[Required work] From the line that holds "169 169 426" down to the last line of the listing below, reproduce each line exactly and nothing more, omitting pictures.
+ + +
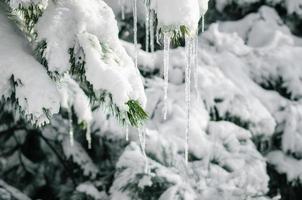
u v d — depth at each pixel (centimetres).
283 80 604
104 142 480
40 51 210
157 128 479
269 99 578
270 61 616
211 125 500
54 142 502
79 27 213
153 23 204
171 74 547
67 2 219
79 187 443
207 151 464
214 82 547
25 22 227
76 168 493
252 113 530
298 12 684
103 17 220
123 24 576
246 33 675
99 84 201
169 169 426
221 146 471
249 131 509
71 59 208
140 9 573
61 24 211
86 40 208
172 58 560
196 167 438
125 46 545
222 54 612
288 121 558
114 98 199
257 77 602
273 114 565
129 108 203
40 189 561
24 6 209
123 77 202
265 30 668
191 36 200
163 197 388
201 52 602
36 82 203
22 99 202
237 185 425
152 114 495
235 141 483
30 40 228
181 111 497
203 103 519
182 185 397
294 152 548
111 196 405
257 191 436
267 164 538
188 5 192
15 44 215
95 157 497
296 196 541
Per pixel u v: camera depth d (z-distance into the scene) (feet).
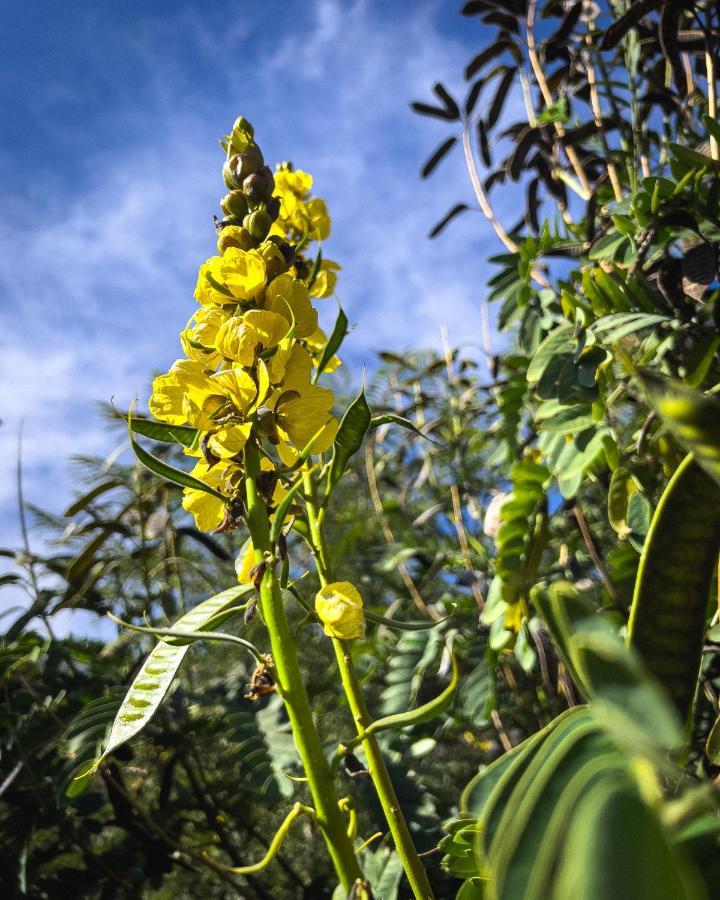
+ + +
[Answer space]
169 169 426
221 146 471
249 131 509
71 59 208
140 9 573
61 24 211
86 40 208
172 58 560
196 167 438
125 46 545
222 54 612
288 121 558
114 98 199
257 77 602
273 114 565
129 108 203
40 189 561
24 6 209
123 77 202
265 30 668
191 36 200
163 197 388
201 52 602
36 82 203
22 99 202
237 185 425
152 114 495
235 141 483
30 40 228
181 111 497
203 103 519
182 185 397
294 152 548
111 196 405
257 191 436
267 164 538
188 5 192
15 44 215
95 157 497
296 196 541
Per pixel u v: camera depth d (z-distance into the scene) (feet).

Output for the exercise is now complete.